Target heterogeneity: The same fusion antibody may interact differently with targets that exhibit subtle structural or conformational differences.
Methodological differences: Variation in experimental conditions, assay formats, or analytical methods can lead to apparently contradictory results.
When interpreting such contradictions, researchers should carefully evaluate experimental conditions, consider multiple readouts, and potentially employ orthogonal methods to validate findings.
Fusion antibody technology holds significant promise for infectious disease research, particularly in:
Developing broadly neutralizing antibodies: Fusion peptide-targeting antibodies have demonstrated potential for broad neutralization across coronavirus strains, including emerging variants and animal coronaviruses with pandemic potential .

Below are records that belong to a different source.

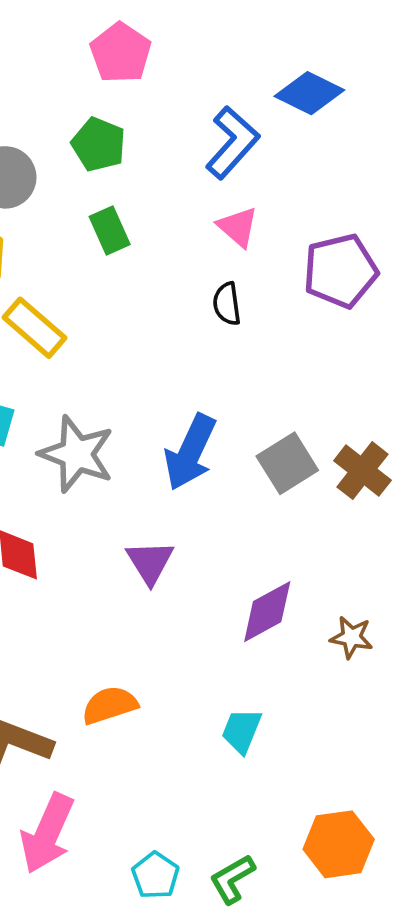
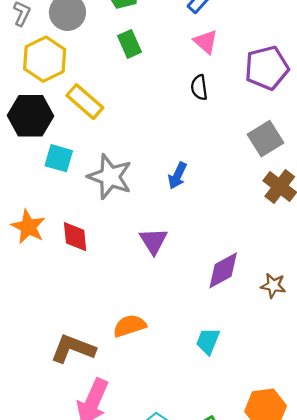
blue arrow: (190, 452) -> (177, 176), size x0.6
gray square: (287, 463) -> (266, 139), moved

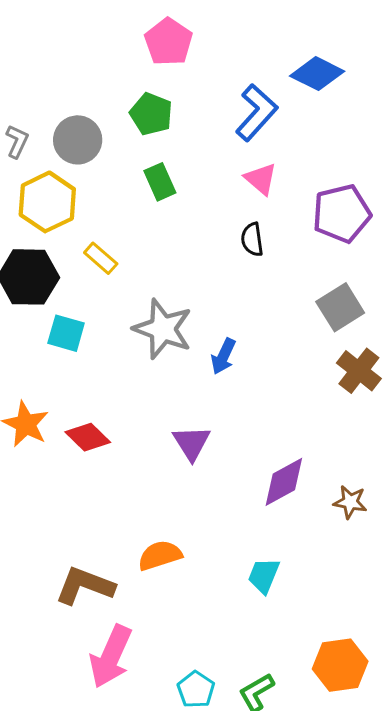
yellow rectangle: (85, 102) -> (101, 258), size x0.7
gray star: (110, 177) -> (163, 329), moved
red diamond: (75, 237) -> (88, 437), turned -40

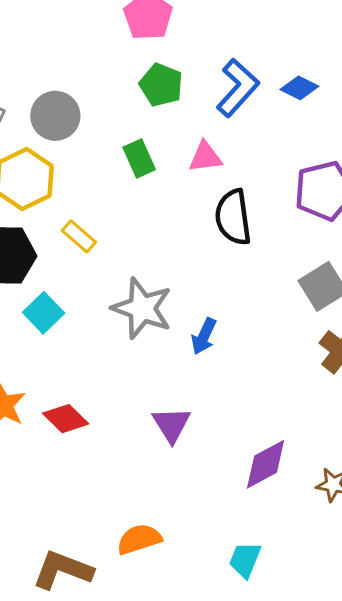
blue diamond: (317, 74) -> (299, 88), moved, size x0.7
green pentagon: (151, 114) -> (161, 85), moved
pink triangle: (261, 179) -> (205, 157), moved, turned -48
black semicircle: (252, 239) -> (233, 217), size x1.6
cyan square: (66, 333) -> (44, 313), turned 30

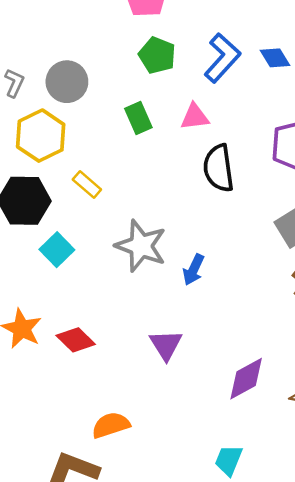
blue diamond: (299, 88) -> (275, 58), turned 32
orange semicircle: (139, 539) -> (111, 425), moved

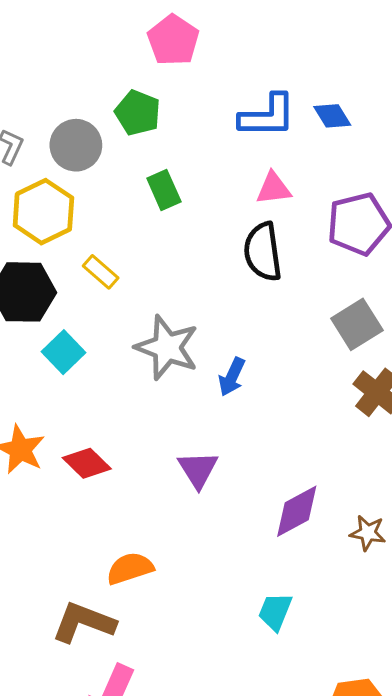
green pentagon: (157, 55) -> (138, 113), moved
blue L-shape: (222, 58) -> (267, 116), turned 48
pink triangle: (195, 117) -> (274, 188), moved

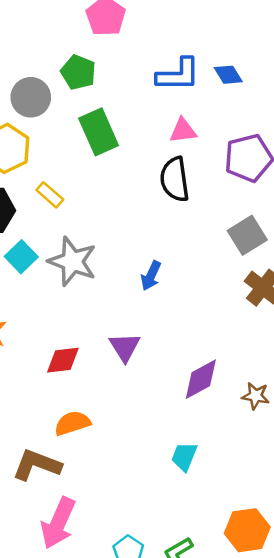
green rectangle: (164, 190) -> (99, 132), size x1.5
gray star: (167, 348) -> (72, 261), moved
red diamond: (87, 463) -> (63, 360), moved, turned -51

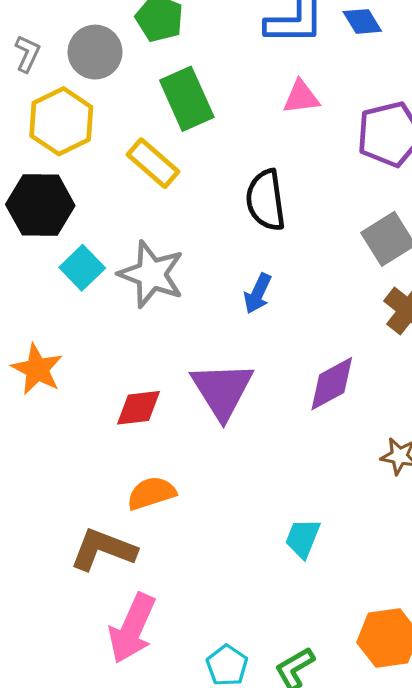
black semicircle: (175, 179) -> (266, 200), moved
yellow rectangle: (50, 195) -> (153, 163), moved, size x1.4
purple triangle: (125, 347) -> (222, 390), size x1.5
purple diamond: (201, 379) -> (332, 384), moved

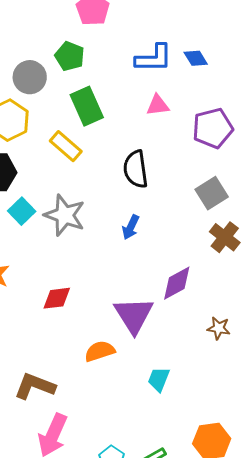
purple triangle: (222, 390) -> (134, 315), moved
orange semicircle: (151, 493) -> (100, 351), moved

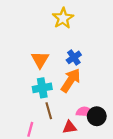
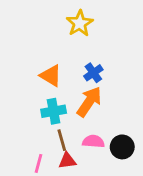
orange triangle: (40, 60) -> (51, 76), turned -30
pink semicircle: (85, 112) -> (93, 141), moved
red triangle: (69, 127) -> (67, 161), moved

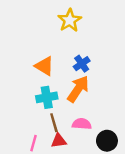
black circle: (122, 147) -> (107, 141), moved

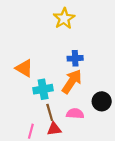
blue cross: (82, 64) -> (75, 58), turned 32
orange triangle: (44, 66) -> (24, 68), moved
black circle: (107, 141) -> (102, 101), moved

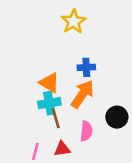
orange triangle: (24, 68) -> (49, 83), moved
brown line: (50, 112) -> (56, 118), moved
pink semicircle: (75, 114) -> (86, 131), turned 91

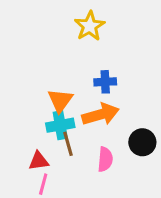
orange triangle: (49, 83) -> (60, 100), turned 35
orange arrow: (82, 94) -> (101, 114), turned 40
red triangle: (62, 149) -> (39, 161), moved

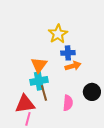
yellow star: (90, 26) -> (58, 34), moved
orange arrow: (101, 114) -> (73, 66), moved, size x0.7
red triangle: (39, 161) -> (25, 104), size x1.5

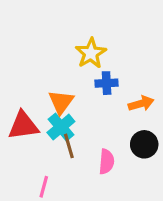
orange arrow: (73, 66) -> (141, 104), moved
cyan cross: (39, 81) -> (61, 127), turned -30
red triangle: (25, 104) -> (23, 126), moved

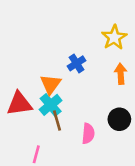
yellow star: (91, 53) -> (114, 37), moved
blue cross: (107, 83) -> (77, 63), moved, turned -30
orange arrow: (141, 104) -> (121, 74), moved, turned -78

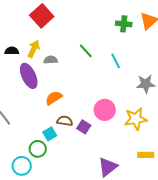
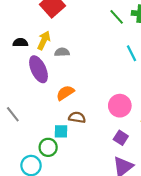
green line: (86, 51) -> (117, 17), moved
purple square: (84, 127) -> (121, 138), moved
cyan square: (50, 134) -> (61, 131), turned 32

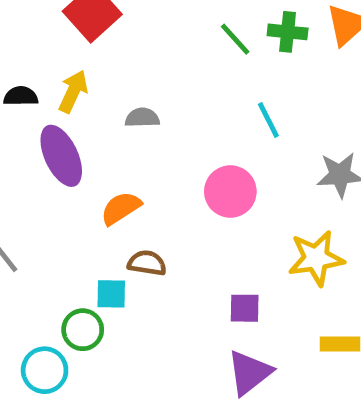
gray semicircle: (62, 52) -> (142, 118), moved
pink circle: (120, 106) -> (230, 192), moved
purple square: (121, 138) -> (245, 308), turned -32

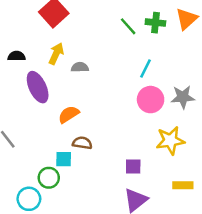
yellow arrow: (73, 91) -> (56, 54), moved
cyan line: (268, 120) -> (146, 68), turned 54
pink circle: (230, 192) -> (151, 100), moved

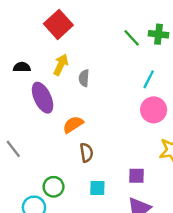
gray semicircle: (80, 67) -> (84, 78), turned -84
brown semicircle: (82, 143) -> (86, 153), turned 72
cyan square: (64, 159) -> (97, 188), moved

Enhancing immune responses: Immunocytokines that direct cytokine activity to specific immune cell populations can potentially boost protective responses against infectious agents.
Creating multi-specific antibodies: Engineering antibodies that target multiple epitopes could provide broader protection against viral escape variants.
Improving vaccination strategies: Fusion antibodies could be used to target antigens to specific immune cell subsets, potentially enhancing vaccine efficacy.
Computational approaches are poised to significantly advance fusion antibody design through:
Machine learning integration: Novel approaches like DIFFFORCE that integrate physics-based force fields with diffusion models can enhance both structure and sequence of generated antibodies .
Force-guided sampling: This method guides the diffusion sampling process by integrating force field energy-based feedback, effectively blending physical and statistical distributions to improve antibody design .
Overcoming traditional limitations: These approaches address the limitations of traditional in silico methods, which depend on expensive simulations, are prone to convergence to local optima, and have inherent limitations due to the complex nature of interactions .
Targeting out-of-distribution interfaces: By combining physics-based models with diffusion approaches, researchers can better model out-of-distribution interfaces, guided by force field energy while maintaining antibody-like structural details .
As computational power increases and algorithms improve, these approaches will likely become more sophisticated, enabling the rapid design of highly specific and effective fusion antibodies for diverse applications.